▶ Exercise aim
What is needed is an exact copy of the lines from the one containing "Megève. Gros succès pour l" through the final line of the material below.

--- START ---

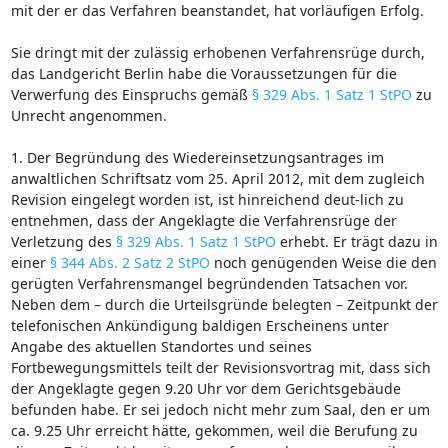
mit der er das Verfahren beanstandet, hat vorläufigen Erfolg.
Sie dringt mit der zulässig erhobenen Verfahrensrüge durch,
das Landgericht Berlin habe die Voraussetzungen für die
Verwerfung des Einspruchs gemäß
§ 329 Abs. 1 Satz 1 StPO
zu
Unrecht angenommen.
1. Der Begründung des Wiedereinsetzungsantrages im
anwaltlichen Schriftsatz vom 25. April 2012, mit dem zugleich
Revision eingelegt worden ist, ist hinreichend deut-lich zu
entnehmen, dass der Angeklagte die Verfahrensrüge der
Verletzung des
§ 329 Abs. 1 Satz 1 StPO
erhebt. Er trägt dazu in
einer
§ 344 Abs. 2 Satz 2 StPO
noch genügenden Weise die den
gerügten Verfahrensmangel begründenden Tatsachen vor.
Neben dem – durch die Urteilsgründe belegten – Zeitpunkt der
telefonischen Ankündigung baldigen Erscheinens unter
Angabe des aktuellen Standortes und seines
Fortbewegungsmittels teilt der Revisionsvortrag mit, dass sich
der Angeklagte gegen 9.20 Uhr vor dem Gerichtsgebäude
befunden habe. Er sei jedoch nicht mehr zum Saal, den er um
ca. 9.25 Uhr erreicht hätte, gekommen, weil die Berufung zu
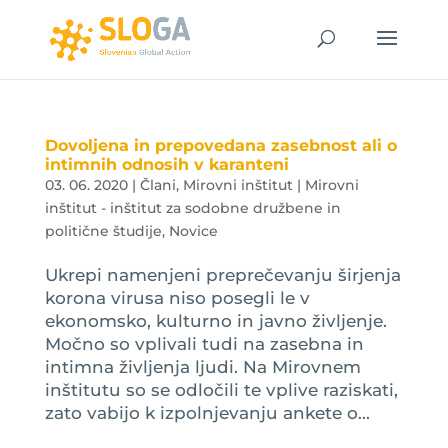
Dovoljena in prepovedana zasebnost ali o
intimnih odnosih v karanteni
03. 06. 2020
|
Člani
,
Mirovni inštitut | Mirovni
inštitut - inštitut za sodobne družbene in
politične študije
,
Novice
Ukrepi namenjeni preprečevanju širjenja
korona virusa niso posegli le v
ekonomsko, kulturno in javno življenje.
Močno so vplivali tudi na zasebna in
intimna življenja ljudi. Na Mirovnem
inštitutu so se odločili te vplive raziskati,
zato vabijo k izpolnjevanju ankete o...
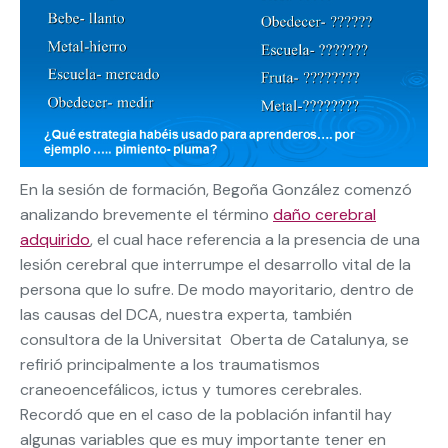
En la sesión de formación, Begoña González comenzó
analizando brevemente el término
daño cerebral
adquirido
, el cual hace referencia a la presencia de una
lesión cerebral que interrumpe el desarrollo vital de la
persona que lo sufre. De modo mayoritario, dentro de
las causas del DCA, nuestra experta, también
consultora de la Universitat Oberta de Catalunya, se
refirió principalmente a los traumatismos
craneoencefálicos, ictus y tumores cerebrales.
Recordó que en el caso de la población infantil hay
algunas variables que es muy importante tener en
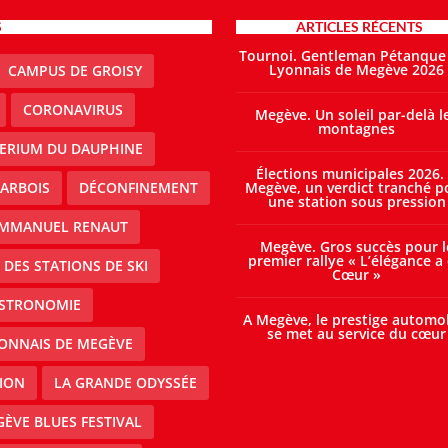
S
ARTICLES RÉCENTS
Tournoi. Gentleman Pétanque
Lyonnais de Megève 2026
CAMPUS DE GROISY
CORONAVIRUS
Megève. Un soleil par-delà l
montagnes
TERIUM DU DAUPHINE
Élections municipales 2026.
ARBOIS
DÉCONFINEMENT
Megève, un verdict tranché p
une station sous pression
MMANUEL RENAUT
Megève. Gros succès pour l
premier rallye « L’élégance a
DES STATIONS DE SKI
Cœur »
STRONOMIE
A Megève, le prestige automo
se met au service du cœur
ONNAIS DE MEGÈVE
ION
LA GRANDE ODYSSÉE
ÈVE BLUES FESTIVAL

--- END ---

▶ Answer below
Megève. Gros succès pour l
premier rallye « L’élégance a
DES STATIONS DE SKI
Cœur »
STRONOMIE
A Megève, le prestige automo
se met au service du cœur
ONNAIS DE MEGÈVE
ION
LA GRANDE ODYSSÉE
ÈVE BLUES FESTIVAL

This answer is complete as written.